Propertynbank : Meningkatnya kebutuhan cat di tengah ekspansi sektor properti dan konstruksi, perusahaan global di industri cat dan pelapis (coating) Jotun meresmikan pabrik cat berbasis air (water-based) terbaru di Cikarang, Jawa Barat, dengan nilai investasi mencapai Rp1 triliun, Rabu (15/04/2026).

Peresmian ini menjadi momentum penting dalam perayaan 100 tahun inovasi global Jotun, sekaligus mempertegas keseriusan perusahaan dalam memperkuat ekspansi bisnisnya di Indonesia sekaligus menjawab permintaan pasar yang kian besar sekaligus memperkuat pasokan domestik.

Sebagai salah satu pasar strategis, Indonesia kini masuk dalam 10 besar kontributor global Jotun dari lebih dari 100 negara operasionalnya. Pertumbuhan sektor konstruksi serta meningkatnya kebutuhan akan produk berkualitas tinggi yang sesuai dengan iklim tropis menjadi faktor utama yang mendorong optimisme tersebut.

President Director Jotun Indonesia, Arun Kumar, menegaskan bahwa investasi ini merupakan bagian dari strategi jangka panjang perusahaan. “Indonesia merupakan bagian penting dari strategi pertumbuhan Jotun. Peresmian fasilitas ini mencerminkan keyakinan kami terhadap potensi pasar Indonesia sekaligus komitmen untuk memperkuat manufaktur lokal,” ujarnya.

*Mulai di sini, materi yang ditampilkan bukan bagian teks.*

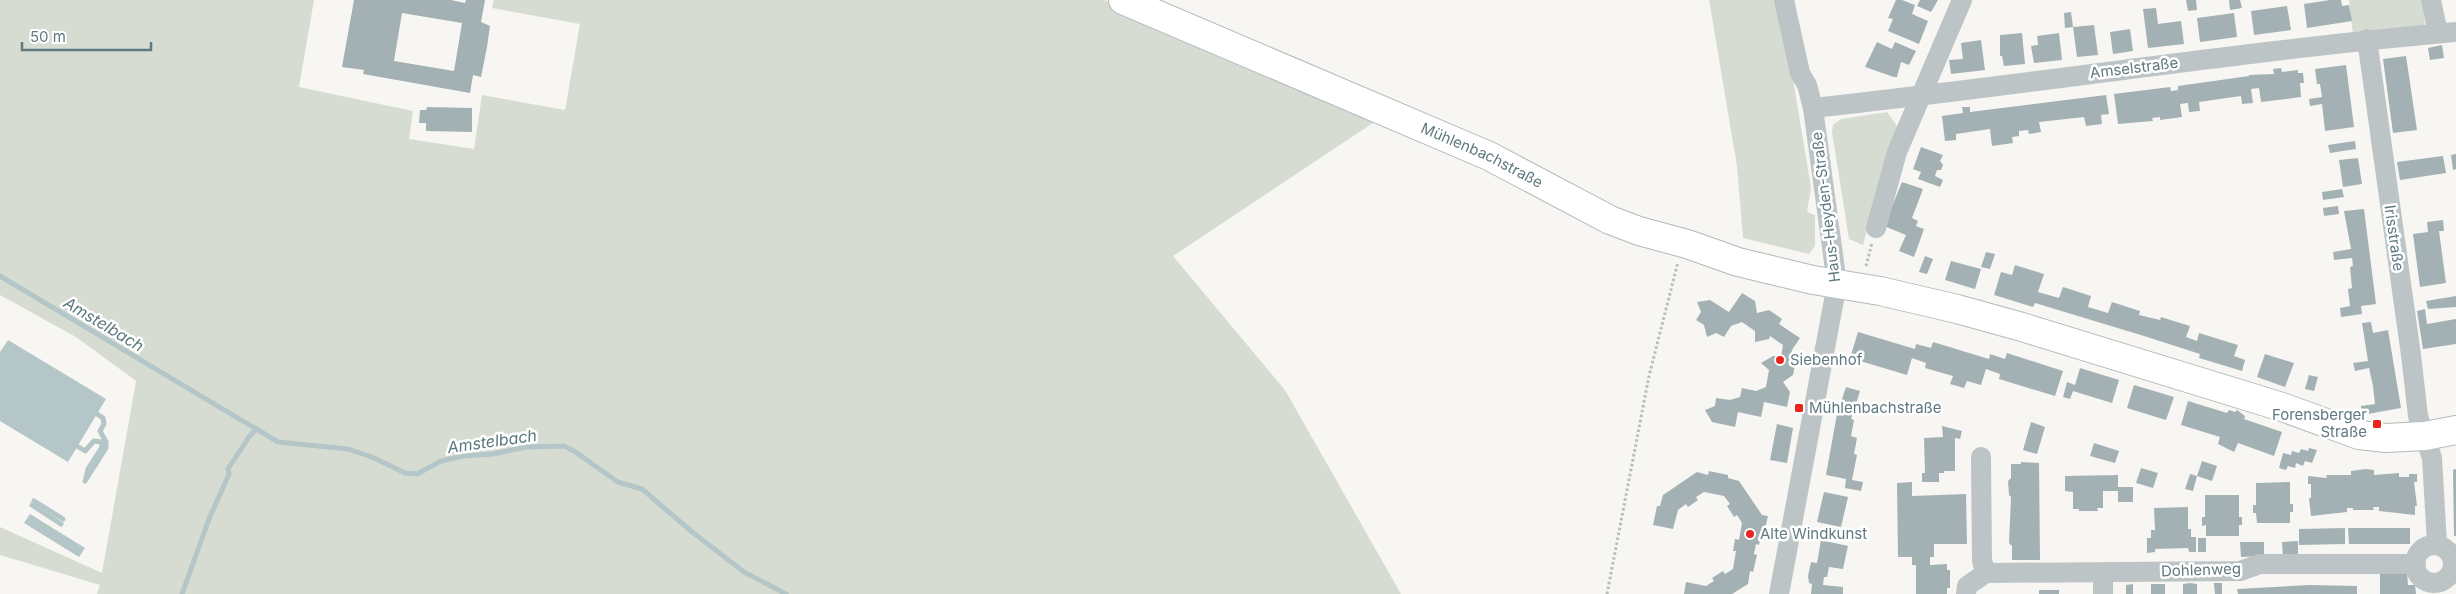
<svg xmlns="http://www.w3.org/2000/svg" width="2456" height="594" font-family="Inter,sans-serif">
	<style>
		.green { fill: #d7dcd2 }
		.water { fill: #b4c6c7 }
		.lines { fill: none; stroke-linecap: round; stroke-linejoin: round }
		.stream { stroke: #b4c6c7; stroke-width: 5 }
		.building { fill: #a3b1b4; fill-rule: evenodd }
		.secondary-casing { stroke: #b1babd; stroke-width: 30 }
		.path { stroke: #b7bcbe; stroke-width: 3; stroke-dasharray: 2.5 2.5; stroke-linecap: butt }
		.street { stroke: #bdc4c6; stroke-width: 20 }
		.secondary { stroke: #fff; stroke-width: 28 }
		.poi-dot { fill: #ec241e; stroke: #fff; stroke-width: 2 }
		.labels { text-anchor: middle; stroke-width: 5; stroke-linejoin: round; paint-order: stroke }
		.street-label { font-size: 15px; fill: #607980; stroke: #fff }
		.poi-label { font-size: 15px; fill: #607980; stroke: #fff; text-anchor: start }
		.water-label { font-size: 16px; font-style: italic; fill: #5a787b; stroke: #fff }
	</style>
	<rect width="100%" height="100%" fill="#f7f6f3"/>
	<g class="green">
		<polygon points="0,0 314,0 299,87 413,111 409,139 474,149 482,95 565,110 580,24 492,8 494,0 1104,0 1123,7 1379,119 1173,256 1285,390 1401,594 97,594 100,585 0,555 0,527 102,573 136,381 76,337 0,295"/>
		<polygon points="1709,0 1780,0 1811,188 1807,212 1815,215 1815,246 1809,254 1743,238 1737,166"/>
		<polygon points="2349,0 2422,0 2425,23 2424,25 2353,35"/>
		<polygon points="1887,112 1899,129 1883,167 1863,245 1849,239 1832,132 1833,125 1841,119"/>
	</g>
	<g class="water">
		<polygon points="8,340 106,399 68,462 0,421 0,352"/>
		<polygon points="30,514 85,548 79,557 24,523"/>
	</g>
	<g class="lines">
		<g class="stream">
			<polyline points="0,276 278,442 348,449 372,457 405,473 417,474 441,461 464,456 493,454 526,447 564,446 574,451 618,482 642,489 691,531 744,572 786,594"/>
			<polyline points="77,446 85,451 94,441 102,442 102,447 88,469 86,478"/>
			<polyline points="85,481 106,448 106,442 100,431 104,424 103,418 97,414"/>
			<polyline points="34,501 63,519"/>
			<polyline points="32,505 61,524"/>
			<polyline points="182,594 209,519 229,474 228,469 249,437 256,429"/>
		</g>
	</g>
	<g class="building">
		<path d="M354,0H451L465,3L466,0H485L481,22L490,26L487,47L481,77L473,75L470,93L363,74L364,70L342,67ZM402,13L462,23L454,71L394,61Z"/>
		<polygon points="1896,0 1902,0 1915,5 1912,14 1928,21 1919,44 1888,31 1893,19 1888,18"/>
		<polygon points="1920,0 1938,0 1931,12 1917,6"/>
		<polygon points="2186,0 2196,0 2197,10 2188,11"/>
		<polygon points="2229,0 2240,0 2242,8 2230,10"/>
		<polygon points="2330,0 2341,0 2342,6 2349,5 2352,21 2307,28 2304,4"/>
		<polygon points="2287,6 2291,30 2254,35 2251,11"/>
		<polygon points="2156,8 2158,24 2181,21 2184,44 2148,48 2143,9"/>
		<polygon points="2071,12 2073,27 2065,28 2064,13"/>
		<polygon points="2234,13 2237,37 2200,42 2197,18"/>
		<polygon points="2094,25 2098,55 2077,57 2073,27"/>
		<polygon points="2130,29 2133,51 2113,54 2110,32"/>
		<polygon points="2022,33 2025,64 2004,66 2002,56 2000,56 2000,35"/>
		<polygon points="2059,33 2062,60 2034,63 2031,46 2038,45 2037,36"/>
		<polygon points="1981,40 1985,70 1951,74 1949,60 1963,59 1961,43"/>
		<polygon points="1877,42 1892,49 1895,42 1916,51 1909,65 1901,62 1897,77 1894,77 1865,67"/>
		<polygon points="2442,45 2444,58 2430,60 2428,48"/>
		<polygon points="2406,56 2417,130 2393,133 2383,59"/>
		<polygon points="2346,65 2354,127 2325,131 2322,104 2310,106 2309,99 2322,97 2320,84 2317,84 2315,69"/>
		<polygon points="2281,68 2282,72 2298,70 2298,73 2303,73 2304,83 2300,83 2301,97 2261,102 2259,88 2251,89 2253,103 2242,104 2241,96 2199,102 2200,111 2189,112 2188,103 2180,104 2182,117 2160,120 2160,117 2152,118 2153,121 2118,124 2114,94 2170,87 2171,91 2178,90 2178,86 2249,76 2249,75 2274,74 2273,69"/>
		<polygon points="2106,95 2109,114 2101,115 2102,124 2086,126 2084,117 2039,122 2041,132 2029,134 2028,130 2019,131 2019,136 2012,137 2013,143 1992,146 1990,129 1956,134 1956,140 1945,141 1942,116 1963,113 1962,107 1970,107 1970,112"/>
		<polygon points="427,107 472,108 472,132 426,131 426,123 419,123 420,110 426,110"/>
		<polygon points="2355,141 2356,149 2330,153 2328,145"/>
		<polygon points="1921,147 1943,155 1940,161 1943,165 1941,170 1937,170 1935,176 1943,180 1940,187 1918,179 1921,172 1913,169"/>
		<polygon points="2456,154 2456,169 2453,170 2451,155"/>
		<polygon points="2443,156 2446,173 2400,180 2397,162"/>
		<polygon points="2358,158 2362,184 2343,187 2339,160"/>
		<polygon points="1902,182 1923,189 1912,218 1918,221 1916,226 1924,229 1914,257 1899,251 1906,235 1884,226"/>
		<polygon points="2342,189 2344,197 2323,200 2322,192"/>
		<polygon points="2338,206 2339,214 2324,216 2323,208"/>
		<polygon points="2364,209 2376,304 2361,306 2362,314 2341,317 2340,308 2350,306 2348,289 2352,288 2350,267 2353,266 2352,258 2334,260 2333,252 2351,249 2344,211"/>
		<polygon points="2443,220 2444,231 2439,231 2446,283 2420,287 2413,234 2428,232 2427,222"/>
		<polygon points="1986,252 1995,254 1990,269 1981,267"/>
		<polygon points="1925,256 1933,259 1927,274 1919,272"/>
		<polygon points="1951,261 1981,269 1975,289 1945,280"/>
		<polygon points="2015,265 2044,274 2038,292 2059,298 2063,287 2091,296 2088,307 2108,313 2112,302 2140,311 2139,315 2160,320 2161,317 2190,326 2186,337 2197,341 2199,333 2238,345 2234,356 2245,360 2242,371 2199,358 2200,354 2144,336 2035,303 2033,307 1994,295 2001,272 2012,275"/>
		<polygon points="1742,293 1755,301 1757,313 1769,310 1782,319 1779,324 1800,338 1792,350 1790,359 1796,360 1793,375 1783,382 1790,392 1787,407 1764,402 1761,417 1738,412 1735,427 1712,422 1705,410 1715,406 1716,398 1730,400 1740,397 1742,388 1756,391 1766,387 1769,370 1761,363 1773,356 1781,357 1783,345 1770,336 1769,339 1755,342 1755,331 1742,322 1731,326 1724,337 1716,333 1707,337 1704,325 1696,320 1701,312 1697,302 1710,300 1729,312"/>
		<polygon points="2456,296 2456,307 2428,309 2426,301"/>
		<polygon points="2425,309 2427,324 2456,319 2456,344 2423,349 2417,311"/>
		<polygon points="2371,322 2373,333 2388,330 2401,408 2362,415 2361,406 2375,404 2373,386 2369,368 2355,371 2353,363 2368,361 2362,323"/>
		<polygon points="1858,332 1915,349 1916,344 1931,348 1933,342 1989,359 1990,354 2005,359 2007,353 2063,371 2055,396 1999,379 2000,374 1986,369 1981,385 1967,381 1964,388 1950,384 1953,376 1925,368 1926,363 1912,358 1907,375 1850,358"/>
		<polygon points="2265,354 2294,363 2285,387 2257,377"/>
		<polygon points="2080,368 2119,380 2112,403 2073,391 2070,399 2063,397 2067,382 2075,385"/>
		<polygon points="2309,375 2318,377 2314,391 2305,389"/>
		<polygon points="2134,385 2174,397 2166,420 2127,408"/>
		<polygon points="1846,387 1860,391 1851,419 1854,420 1851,436 1857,438 1854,454 1857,455 1852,480 1863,482 1861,491 1845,488 1846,479 1826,475 1837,414"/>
		<polygon points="2188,401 2227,413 2229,410 2235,412 2237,410 2245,416 2244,419 2282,432 2274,456 2238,443 2234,452 2218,444 2220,437 2181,425"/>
		<polygon points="2031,422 2045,427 2037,454 2023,450"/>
		<polygon points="1777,424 1793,428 1787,463 1770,460"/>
		<polygon points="1942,426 1962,431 1960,439 1955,438 1955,471 1944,471 1944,473 1939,473 1939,482 1922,482 1922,473 1925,473 1924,438 1943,437"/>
		<polygon points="2094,443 2119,451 2115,463 2090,456"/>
		<polygon points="2309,448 2317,450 2312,463 2305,461 2303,466 2296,463 2295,468 2288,466 2286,470 2279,468 2283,453 2291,455 2292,451 2299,453 2301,449 2308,451"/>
		<polygon points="2202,461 2217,466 2212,481 2197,476 2193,491 2185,489 2190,474 2197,476"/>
		<polygon points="2021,462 2039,463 2040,560 2012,560 2012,546 2009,543 2011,497 2009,495 2008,481 2011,478 2011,464 2021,464"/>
		<polygon points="2141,468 2158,473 2153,488 2136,483"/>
		<polygon points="2366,469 2374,470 2374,475 2399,473 2399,477 2409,477 2409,474 2417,474 2417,482 2414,482 2417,506 2415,506 2415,515 2379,511 2379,507 2373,507 2374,510 2353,510 2353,508 2347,508 2347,512 2311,516 2309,498 2311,498 2311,484 2308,484 2308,476 2327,478 2326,475 2351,475 2351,471"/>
		<polygon points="2456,469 2456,536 2454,536 2453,470"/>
		<polygon points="1709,471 1728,475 1728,478 1739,481 1762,515 1768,516 1765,529 1762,528 1759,545 1756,544 1754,554 1757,555 1753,572 1750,571 1748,584 1732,594 1684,594 1686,582 1706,586 1714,581 1712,578 1723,571 1725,574 1733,569 1736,551 1733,551 1735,539 1739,540 1742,523 1737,515 1734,517 1727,506 1730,504 1724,496 1704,492 1696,497 1698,500 1688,507 1686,504 1678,510 1673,529 1653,525 1657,506 1660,506 1663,495 1697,472 1708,475"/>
		<polygon points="2118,475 2118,487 2133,487 2133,502 2118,502 2118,491 2103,491 2103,508 2097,508 2098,511 2079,511 2079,509 2073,509 2073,492 2065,491 2065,476"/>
		<polygon points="1912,482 1912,496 1966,494 1967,544 1934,544 1934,557 1930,557 1930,565 1947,564 1947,570 1950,570 1950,588 1947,588 1947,594 1916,594 1916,565 1912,565 1912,557 1898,557 1897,483"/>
		<polygon points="2290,482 2290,504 2293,504 2293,512 2290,512 2290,523 2257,523 2256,513 2253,513 2253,505 2256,505 2256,483"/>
		<polygon points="1824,492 1848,497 1841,527 1817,522"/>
		<polygon points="2205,495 2239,495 2239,517 2242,517 2242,525 2239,525 2239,536 2206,536 2206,525 2202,526 2202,517 2205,517"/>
		<polygon points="2188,507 2188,529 2191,529 2191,537 2196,537 2196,552 2189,552 2188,548 2155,549 2155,552 2147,553 2147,538 2151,538 2151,530 2155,530 2154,508"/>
		<polygon points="2345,528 2345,544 2299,545 2299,529"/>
		<polygon points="2348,528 2410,528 2410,544 2349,544"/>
		<rect x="2198" y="538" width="8" height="14"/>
		<polygon points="1821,540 1848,546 1843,569 1829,567 1827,577 1824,577 1823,585 1843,587 1843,594 1811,594 1812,584 1809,583 1808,576 1811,562 1817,563"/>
		<polygon points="2298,541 2298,556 2283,556 2282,542"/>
		<polygon points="2240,542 2264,542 2264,556 2241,557"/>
		<polygon points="2407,572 2408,585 2415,585 2416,594 2380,594 2380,573"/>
		<polygon points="2190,583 2197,584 2197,594 2183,594 2183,584"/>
		<polygon points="2214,583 2222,583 2222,594 2215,594"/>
		<polygon points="2133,584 2133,594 2126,594 2126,585"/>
		<rect x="2151" y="584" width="14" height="10"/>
		<polygon points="2309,585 2357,586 2357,594 2238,594 2237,589"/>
		<rect x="2039" y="590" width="20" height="4"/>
	</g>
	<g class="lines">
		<defs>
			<g id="secondary">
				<path id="s1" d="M1123,0L1489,156L1610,220L1639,231L1687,244L1738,262L1813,280L1880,291L1957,309L2022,327L2282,407L2359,435L2386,438L2425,436L2456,430"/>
			</g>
		</defs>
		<use href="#secondary" class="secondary-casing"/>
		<g class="path">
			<polyline points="1866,266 1872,243"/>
			<polyline points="1607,594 1649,376 1678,262"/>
		</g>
		<g class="street">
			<polyline points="2431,0 2438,33"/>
			<polyline points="2367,39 2411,355 2418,416 2432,458 2437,544"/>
			<path d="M1813,108C2028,85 2241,51 2456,32"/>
			<polyline points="1876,228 1897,152 1962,0"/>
			<polyline points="1981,457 1982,561 1986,573"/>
			<circle cx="2434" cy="564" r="19"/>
			<polyline points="2103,573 2103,594"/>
			<polyline points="1779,594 1837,284 1813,108 1807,85 1800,73 1784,0"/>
			<polyline points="1966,594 1967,586 1986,573 2240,571 2260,564 2416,564"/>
		</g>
		<use href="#secondary" class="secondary"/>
	</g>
	<g class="poi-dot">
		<circle cx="1780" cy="360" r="5"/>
		<rect x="1794" y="403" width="10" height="10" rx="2.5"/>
		<rect x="2372" y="419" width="10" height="10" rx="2.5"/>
		<circle cx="1750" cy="534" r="5"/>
	</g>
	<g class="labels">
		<g class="street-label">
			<text transform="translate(2134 68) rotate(-7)" y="5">Amselstraße</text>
			<text dy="5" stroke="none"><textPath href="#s1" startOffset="391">Mühlenbachstraße</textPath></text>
			<text transform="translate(1826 207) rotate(-97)" y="5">Haus-Heyden-Straße</text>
			<text transform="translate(2394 238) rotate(82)" y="5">Irisstraße</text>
			<text transform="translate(2201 570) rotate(-2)" y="5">Dohlenweg</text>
		</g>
		<g class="poi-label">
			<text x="1790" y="365">Siebenhof</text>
			<text x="1809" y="413">Mühlenbachstraße</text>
			<text x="2367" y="420" text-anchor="end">Forensberger<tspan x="2367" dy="17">Straße</tspan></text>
			<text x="1760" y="539">Alte Windkunst</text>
		</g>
		<g class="water-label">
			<text transform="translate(104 324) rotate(31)" y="6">Amstelbach</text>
			<text transform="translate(492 441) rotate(-8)" y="6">Amstelbach</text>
		</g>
	</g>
	<path d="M22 42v8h129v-8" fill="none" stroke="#607980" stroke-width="2.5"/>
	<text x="30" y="42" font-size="15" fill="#607980" stroke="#ffffff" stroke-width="4" paint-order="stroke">50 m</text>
</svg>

Langkah ekspansi ini juga sejalan dengan agenda pemerintah dalam mendorong pertumbuhan industri manufaktur nasional. Kementerian Perindustrian menargetkan sektor ini tumbuh hingga 5,51% pada 2026 dengan kontribusi terhadap PDB sebesar 18,56%. Kehadiran pabrik Jotun diharapkan mampu memperkuat basis produksi dalam negeri sekaligus mendorong pengembangan rantai pasok industri lokal.

Dengan kapasitas produksi mencapai 100 juta liter per tahun, fasilitas ini diyakini akan meningkatkan ketersediaan produk di pasar, mempercepat distribusi, serta menjaga konsistensi kualitas untuk memenuhi kebutuhan proyek properti maupun hunian.

Tak hanya mengandalkan kapasitas besar, pabrik ini juga dilengkapi teknologi manufaktur modern yang terintegrasi untuk memastikan efisiensi dan keberlanjutan operasional.

Head of Marketing Jotun Indonesia, Husodo Hoe, menyebut kehadiran fasilitas ini akan membuat perusahaan semakin responsif terhadap kebutuhan pasar.

“Dengan dukungan standar global, kami memastikan setiap produk tetap konsisten secara kualitas sekaligus relevan dengan kebutuhan pasar lokal. Fokus pada produk berbasis air juga sejalan dengan tren hunian modern yang lebih berkelanjutan,” jelasnya.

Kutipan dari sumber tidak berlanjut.